The task ▸
Note the line where "Find the merge" appears in the data below; write it out exactly, along with every line that comes after it to the end.

START Input data

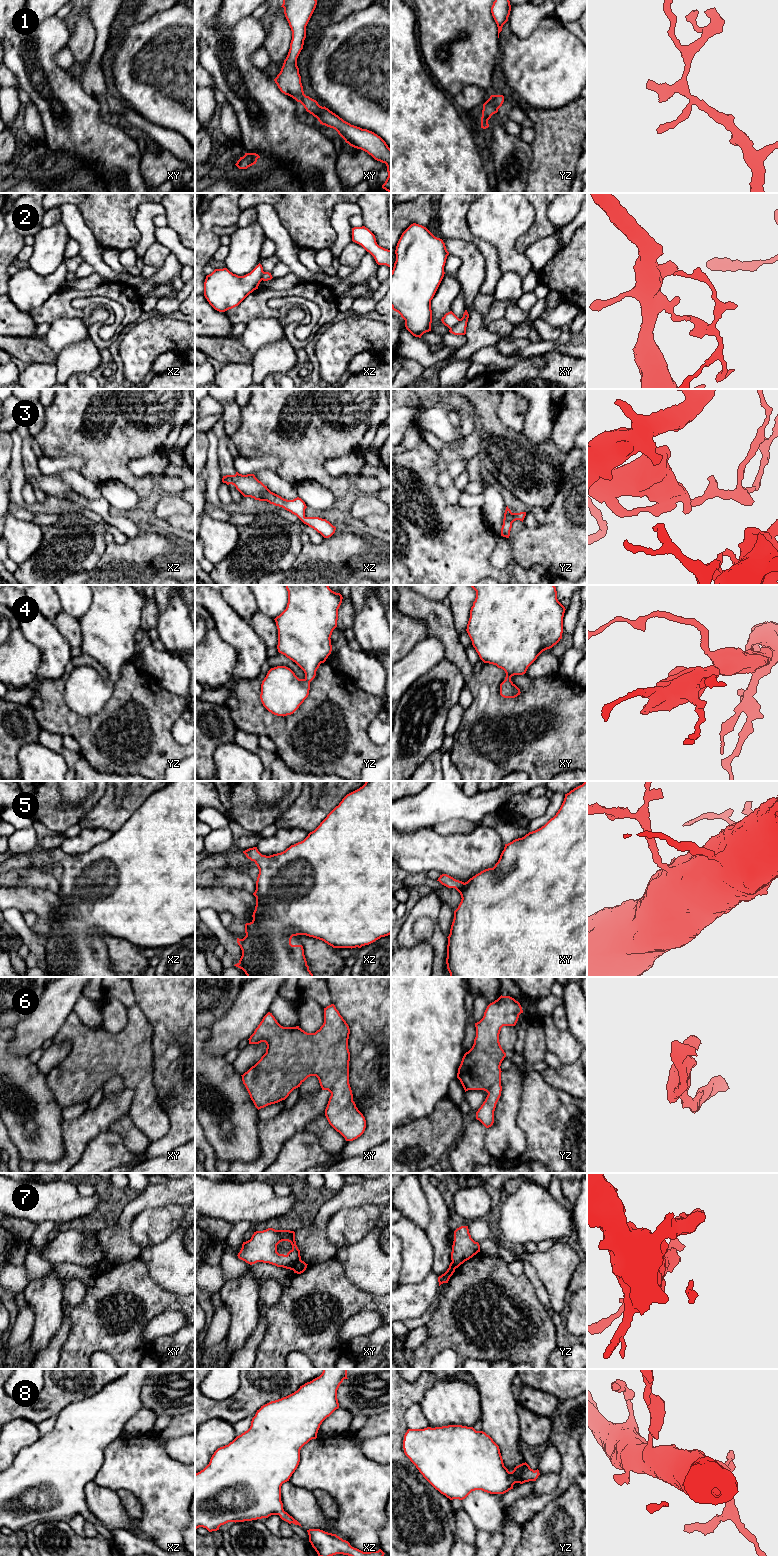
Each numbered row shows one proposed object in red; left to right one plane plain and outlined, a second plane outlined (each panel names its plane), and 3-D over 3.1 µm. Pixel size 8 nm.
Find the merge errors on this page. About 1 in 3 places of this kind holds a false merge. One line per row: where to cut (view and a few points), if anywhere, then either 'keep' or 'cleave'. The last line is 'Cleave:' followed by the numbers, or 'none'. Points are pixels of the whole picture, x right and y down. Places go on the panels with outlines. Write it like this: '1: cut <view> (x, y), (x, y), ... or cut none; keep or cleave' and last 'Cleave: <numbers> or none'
1: cut none; keep
2: cut xy (460, 319), (450, 329); cleave
3: cut none; keep
4: cut none; keep
5: cut none; keep
6: cut none; keep
7: cut xy (300, 1259), (292, 1269); cleave
8: cut none; keep
Cleave: 2, 7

END Input data

Response ▸
Find the merge errors on this page. About 1 in 3 places of this kind holds a false merge. One line per row: where to cut (view and a few points), if anywhere, then either 'keep' or 'cleave'. The last line is 'Cleave:' followed by the numbers, or 'none'. Points are pixels of the whole picture, x right and y down. Places go on the panels with outlines. Write it like this: '1: cut <view> (x, y), (x, y), ... or cut none; keep or cleave' and last 'Cleave: <numbers> or none'
1: cut none; keep
2: cut xy (460, 319), (450, 329); cleave
3: cut none; keep
4: cut none; keep
5: cut none; keep
6: cut none; keep
7: cut xy (300, 1259), (292, 1269); cleave
8: cut none; keep
Cleave: 2, 7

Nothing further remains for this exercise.